Beginning in the late 1980s, the newly-launched TNT network, owned by Ted Turner, began to produce their own original programming. Early examples included several documentaries of actors and directors, frequently using clips from the thousands of films Turner owned after his enormous, $1.5 billion purchase of numerous archives and film libraries in 1986. TNT, in fact, was initially intended as a showcase for many of those films, but the commercial interruptions and colorization controversy quickly changed Turner’s plans, thus the creation of Turner Classic Movies in 1994.
Through all this, TNT remained committed to original made-for-TV films, and to that end created some lush, extravagant movies, such as a truly bonkers remake of Dinner at Eight (1989), and a version of Treasure Island (1990) starring (get this) Oliver Reed, Charleton Heston, Christopher Lee, Christian Bale, Pete Postlethwait, Richard Johnson and Julian Glover, among others.
One of the first of these lavish TNT films was The Rose and the Jackal (1990), based on the lives of famous detective Allan Pinkerton (Christopher Reeve) and Rose O’Neal Greenhow (Madolyn Smith Osborne), a D.C. socialite and spy for the Confederate forces during the American Civil War. Pinkerton had been a successful detective in the mid 1800s, solving a series of train robberies for the Illinois Central Railroad, where Abraham Lincoln had worked as a lawyer.

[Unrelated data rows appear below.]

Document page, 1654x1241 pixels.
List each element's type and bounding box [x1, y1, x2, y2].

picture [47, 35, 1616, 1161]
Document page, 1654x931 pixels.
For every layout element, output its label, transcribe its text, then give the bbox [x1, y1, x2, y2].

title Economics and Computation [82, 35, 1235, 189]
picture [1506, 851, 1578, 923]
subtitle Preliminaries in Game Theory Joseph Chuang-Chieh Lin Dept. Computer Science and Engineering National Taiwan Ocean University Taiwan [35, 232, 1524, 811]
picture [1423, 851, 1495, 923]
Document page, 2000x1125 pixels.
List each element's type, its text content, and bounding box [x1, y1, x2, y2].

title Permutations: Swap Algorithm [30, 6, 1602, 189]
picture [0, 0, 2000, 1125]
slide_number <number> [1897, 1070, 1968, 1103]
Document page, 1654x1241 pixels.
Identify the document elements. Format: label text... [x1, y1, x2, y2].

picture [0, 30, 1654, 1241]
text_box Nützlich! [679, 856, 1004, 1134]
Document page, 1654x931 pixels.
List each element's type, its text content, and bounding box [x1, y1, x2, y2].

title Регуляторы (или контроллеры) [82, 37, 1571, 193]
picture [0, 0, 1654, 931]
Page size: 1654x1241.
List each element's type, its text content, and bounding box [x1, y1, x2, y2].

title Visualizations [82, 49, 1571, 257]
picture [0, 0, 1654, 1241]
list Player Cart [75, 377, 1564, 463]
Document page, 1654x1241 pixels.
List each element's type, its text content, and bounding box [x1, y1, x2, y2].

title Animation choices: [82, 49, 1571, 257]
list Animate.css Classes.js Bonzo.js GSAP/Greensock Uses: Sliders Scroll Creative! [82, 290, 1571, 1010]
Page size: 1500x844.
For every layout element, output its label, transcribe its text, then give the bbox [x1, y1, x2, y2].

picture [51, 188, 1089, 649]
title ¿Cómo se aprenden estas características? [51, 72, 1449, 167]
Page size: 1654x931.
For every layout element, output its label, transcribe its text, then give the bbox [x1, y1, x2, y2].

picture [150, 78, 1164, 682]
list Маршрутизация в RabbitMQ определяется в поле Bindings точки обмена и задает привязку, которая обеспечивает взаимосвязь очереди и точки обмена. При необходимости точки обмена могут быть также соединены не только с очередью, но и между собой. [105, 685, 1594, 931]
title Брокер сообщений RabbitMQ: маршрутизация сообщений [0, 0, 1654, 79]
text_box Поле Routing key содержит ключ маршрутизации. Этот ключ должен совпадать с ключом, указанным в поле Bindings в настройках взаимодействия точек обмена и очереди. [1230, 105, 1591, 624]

When Lincoln became president, he appointed Pinkerton to develop an intelligence service to suss out Confederate spies amongst the Union troops and outposts.
As The Rose and the Jackal begins, Pinkerton has already been summoned, not by Lincoln but by a man in Lincoln’s cabinet named Tom (Granville Van Dusen). Tom is not the name of anyone who actually worked in Lincoln’s cabinet, he’s a fictional creation based on several members of Lincoln’s cabinet; this is your first clue that the film takes quite a few liberties with history. Another clue is Pinkerton’s immediate attraction to Greenhow, when there has never been any indication that the real Pinkerton and Greenhow were in any kind of relationship at all.
But The Rose and the Jackal is a romance, and Pinkerton finds himself attracted to Greenhow in the way a million fanfics posit Sherlock Holmes was attracted to Irene Adler. His pursuit of her as a secret Confederate spy is parallel to his barely-contained pursuit of her sexually, and she proves herself a far better deflector of his misplaced lust than of the criminal charges against her.
Jeff Corey in a cameo as former president James Buchanan.
This film came at a time when Reeve’s acting abilities, almost universally panned, were beginning to be reevaluated. Slowly, from Somewhere in Time (1980) to Deathtrap (1982) to — yes, I’m going to say it — Switching Channels (1988), people discovered Reeve had some depth and talent beyond the padded Superman suit. Reeve is quite good in The Rose and the Jackal, his Scottish accent surprisingly solid, his intensity frightening at times.
Greenhow learns of several important military secrets thanks to Senator Henry Wilson (Kevin McCarthy), a man obviously taken by her beauty and charm. A showdown between Wilson and Pinkerton over Greenhow’s involvement in a serious intelligence leak is entirely fictitious, but the plans, which involved the Union’s strategy at Bull Run, did indeed made their way to the Confederates in time for them to stop the Union forces during the first battle. The cinematic showdown between McCarthy and Reeve, however, is a real highlight of the film. So too is Carrie Snodgress as Pinkerton’s wife, here named Joan, who arrives for a visit and finds her husband inexplicably changed.
Sporting a significant budget for both location shots and costumes, The Rose and the Jackal also features some of the same troupes of Civil War reenactors that appeared in Glory (1989). Unfortunately, and I’ll never understand how this happens, the beard budget was lacking, and many close-ups on the men will induce giggles.
There’s a certain glow about these early-90s made-for-TV movies, from an era when stations were trying to elevate the craft and create something worth watching rather than midweek network filler. There’s a lack of depth, certainly, and a sense that not enough time was taken in certain key scenes, but it’s a lovely diversion and, nearly 25 years later, almost comforting to see these films again.
The Warner Archive DVD comes with the trailer (commercial), which can also be seen at their website.